Text under study:
The vessels carrying the 442nd across the Atlantic and into the war joined a much larger convoy, and now more than ninety ships surrounded theirs, extending all the way to the horizon in every direction. Navy destroyers and cruisers on the convoy’s flanks protected the ships from the German submarines they all knew might be lurking below the waves.
By day, porpoises cruised alongside. From time to time, whales surfaced, exhaling long, sonorous plumes of spray. Enormous jellyfish, white and pink, floated by. At night, the sea itself lit up as they slid over its surface, millions of phosphorescent organisms glowing green. It was, Fred Shiosaki thought, one of the most beautiful things he had ever seen.
By and large, the men weren’t afraid. They didn’t yet know enough to be afraid. But they had been away from home for a long time already. They yearned for the parents and siblings and friends they had left behind. At night, lying in their berths, they reached out and touched the things they had brought with them, things from home, things they hoped would carry them through the battles to come.

What you should do: Carry on the passage about the 442nd's convoy crossing the Atlantic, picking up right after its final sentence.

Data shown:
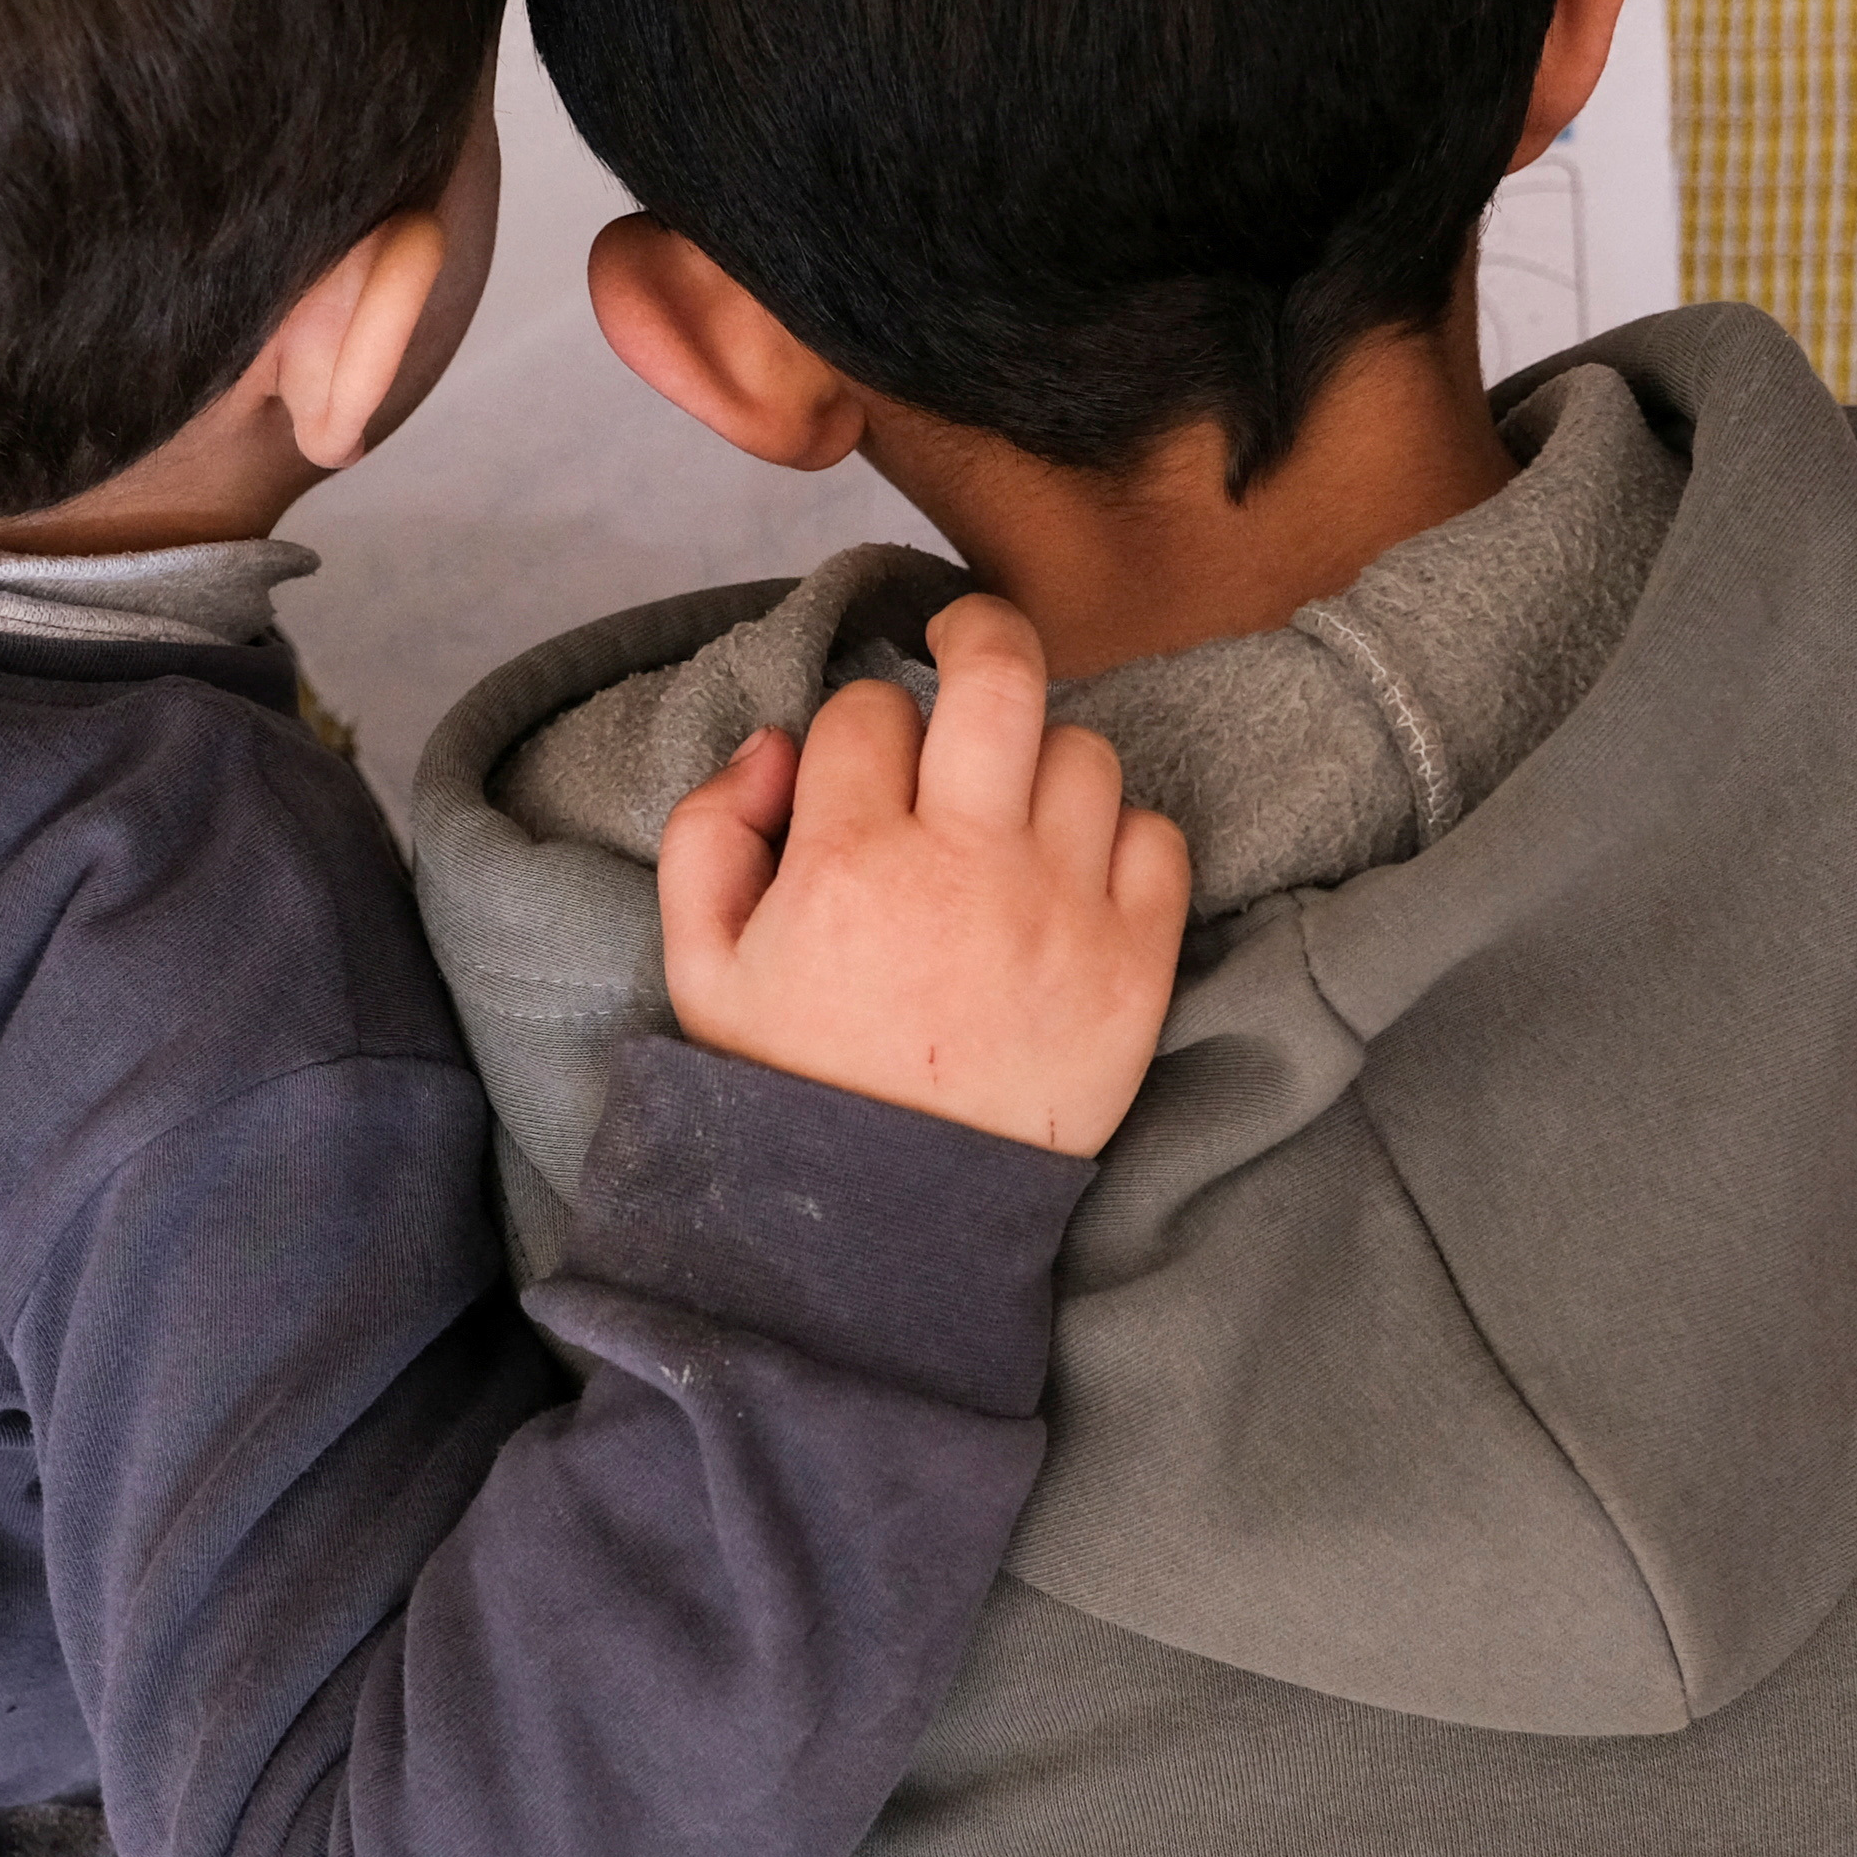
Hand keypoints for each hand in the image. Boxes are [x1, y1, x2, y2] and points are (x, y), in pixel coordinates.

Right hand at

Written answer:
Some reached for crucifixes, some for small figures of the Buddha. Some had Bibles, some love letters from girlfriends back home. Some had rabbits’ feet to bring good luck, some Saint Christopher medals for divine protection. Chaplain Hiro Higuchi had pictures of his wife, Hisako, his seven-year-old son, Peter, and Jane, the newborn daughter he had not yet met. One of the men in Kats’s artillery unit, Roy Fujii, had a Honolulu bus token, which he wore on a chain around his neck. He planned to use it after the war to get from the docks in Honolulu back to his parents’ house.
Sus Ito, another of Kats’s artillery buddies, had a white senninbari his mother had sent him. Emblazoned with the image of a tiger—a symbol of safe homecoming—the traditional warrior’s sash was embroidered with a thousand individual stitches, each made by a different woman with red silk thread to confer good luck, protection, and courage. Sus kept it folded up in his pocket, close to his heart.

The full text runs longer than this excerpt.